(Data shown)

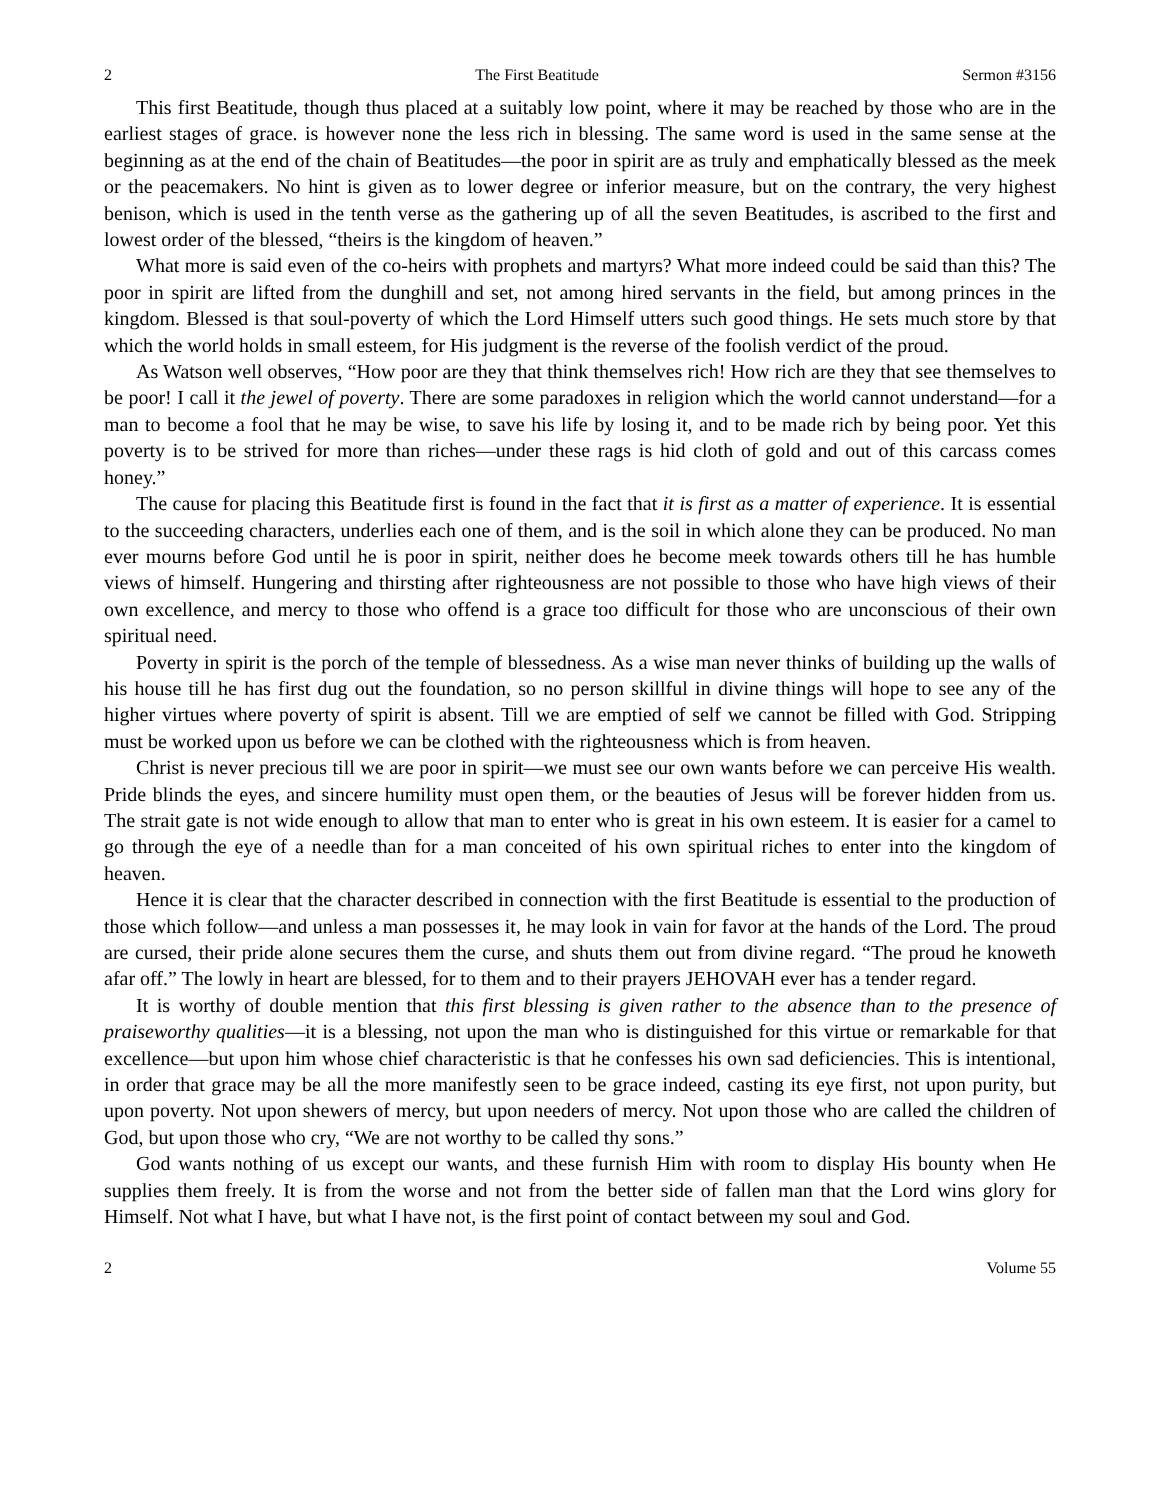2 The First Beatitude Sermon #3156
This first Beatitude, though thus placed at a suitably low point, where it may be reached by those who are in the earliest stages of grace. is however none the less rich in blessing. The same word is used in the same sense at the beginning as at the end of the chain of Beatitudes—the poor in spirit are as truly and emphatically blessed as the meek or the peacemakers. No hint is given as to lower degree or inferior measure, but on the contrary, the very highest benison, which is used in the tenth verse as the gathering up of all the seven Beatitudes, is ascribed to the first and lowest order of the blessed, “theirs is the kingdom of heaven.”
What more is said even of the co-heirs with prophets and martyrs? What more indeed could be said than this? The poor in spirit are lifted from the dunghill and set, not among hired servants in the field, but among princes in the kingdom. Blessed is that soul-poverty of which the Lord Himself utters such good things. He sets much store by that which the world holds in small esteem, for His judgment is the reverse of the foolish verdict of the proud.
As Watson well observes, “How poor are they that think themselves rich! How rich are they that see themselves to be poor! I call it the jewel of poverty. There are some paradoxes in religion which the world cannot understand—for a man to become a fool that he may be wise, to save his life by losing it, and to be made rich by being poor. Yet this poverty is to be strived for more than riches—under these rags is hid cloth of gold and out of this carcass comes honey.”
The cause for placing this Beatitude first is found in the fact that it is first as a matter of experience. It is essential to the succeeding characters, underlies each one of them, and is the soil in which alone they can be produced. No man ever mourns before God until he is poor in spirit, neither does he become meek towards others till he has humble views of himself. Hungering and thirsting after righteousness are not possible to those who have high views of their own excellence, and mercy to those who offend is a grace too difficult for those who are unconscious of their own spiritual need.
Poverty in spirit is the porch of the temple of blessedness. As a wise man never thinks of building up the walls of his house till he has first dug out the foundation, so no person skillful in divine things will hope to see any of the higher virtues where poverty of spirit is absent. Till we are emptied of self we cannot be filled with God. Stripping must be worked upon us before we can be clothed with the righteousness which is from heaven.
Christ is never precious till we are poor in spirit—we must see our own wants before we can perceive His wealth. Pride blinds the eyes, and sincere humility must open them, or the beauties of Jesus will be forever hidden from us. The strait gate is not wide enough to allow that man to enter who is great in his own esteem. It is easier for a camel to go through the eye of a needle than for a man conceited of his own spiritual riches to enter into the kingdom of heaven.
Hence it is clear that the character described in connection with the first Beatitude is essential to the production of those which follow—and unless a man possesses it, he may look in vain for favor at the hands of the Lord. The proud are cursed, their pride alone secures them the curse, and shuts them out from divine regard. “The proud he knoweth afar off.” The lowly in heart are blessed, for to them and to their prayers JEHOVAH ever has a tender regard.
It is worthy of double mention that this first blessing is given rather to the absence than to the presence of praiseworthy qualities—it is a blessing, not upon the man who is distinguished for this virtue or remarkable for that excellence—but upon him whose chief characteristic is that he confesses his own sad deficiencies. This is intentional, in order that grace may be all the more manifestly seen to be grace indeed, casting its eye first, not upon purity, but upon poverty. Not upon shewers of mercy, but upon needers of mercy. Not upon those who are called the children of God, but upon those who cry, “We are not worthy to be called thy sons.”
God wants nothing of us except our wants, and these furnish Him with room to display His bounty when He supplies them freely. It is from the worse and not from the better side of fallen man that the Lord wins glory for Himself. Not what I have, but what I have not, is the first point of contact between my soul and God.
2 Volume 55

(End Data shown)
(Data shown)

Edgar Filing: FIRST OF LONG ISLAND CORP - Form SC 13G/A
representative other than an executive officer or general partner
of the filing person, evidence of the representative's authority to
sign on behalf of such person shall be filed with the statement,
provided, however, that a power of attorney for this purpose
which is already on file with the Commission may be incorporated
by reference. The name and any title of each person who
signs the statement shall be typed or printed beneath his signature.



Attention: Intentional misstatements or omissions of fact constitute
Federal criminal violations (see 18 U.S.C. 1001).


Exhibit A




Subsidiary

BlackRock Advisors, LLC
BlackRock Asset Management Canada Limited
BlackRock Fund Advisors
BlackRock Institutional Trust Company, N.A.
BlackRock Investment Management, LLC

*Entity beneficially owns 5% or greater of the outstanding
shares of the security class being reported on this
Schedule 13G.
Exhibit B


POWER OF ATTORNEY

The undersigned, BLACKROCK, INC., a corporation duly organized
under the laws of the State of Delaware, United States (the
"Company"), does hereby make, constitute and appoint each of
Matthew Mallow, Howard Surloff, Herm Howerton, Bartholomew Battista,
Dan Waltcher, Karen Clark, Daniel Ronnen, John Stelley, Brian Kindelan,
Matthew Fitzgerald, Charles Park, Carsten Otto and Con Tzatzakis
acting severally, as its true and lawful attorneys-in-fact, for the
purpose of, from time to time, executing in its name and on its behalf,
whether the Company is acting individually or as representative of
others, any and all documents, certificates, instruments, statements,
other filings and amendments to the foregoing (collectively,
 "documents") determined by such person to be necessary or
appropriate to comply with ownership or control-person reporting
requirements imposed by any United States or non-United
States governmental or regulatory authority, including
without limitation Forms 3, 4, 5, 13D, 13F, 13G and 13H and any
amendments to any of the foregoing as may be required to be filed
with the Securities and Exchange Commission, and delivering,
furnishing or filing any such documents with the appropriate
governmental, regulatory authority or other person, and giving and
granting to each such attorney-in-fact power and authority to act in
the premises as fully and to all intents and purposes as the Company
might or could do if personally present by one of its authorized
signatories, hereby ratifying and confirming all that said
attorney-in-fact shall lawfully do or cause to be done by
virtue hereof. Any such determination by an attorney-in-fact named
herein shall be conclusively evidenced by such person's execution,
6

(End Data shown)

== Task to complete ==
Write down again, exactly as given, only the lines above that fall from the line with "BlackRock Asset Management Canada Limited" to the line with "under the laws", inclusive.

== The completed task ==
BlackRock Asset Management Canada Limited
BlackRock Fund Advisors
BlackRock Institutional Trust Company, N.A.
BlackRock Investment Management, LLC

*Entity beneficially owns 5% or greater of the outstanding
shares of the security class being reported on this
Schedule 13G.
Exhibit B


POWER OF ATTORNEY

The undersigned, BLACKROCK, INC., a corporation duly organized
under the laws of the State of Delaware, United States (the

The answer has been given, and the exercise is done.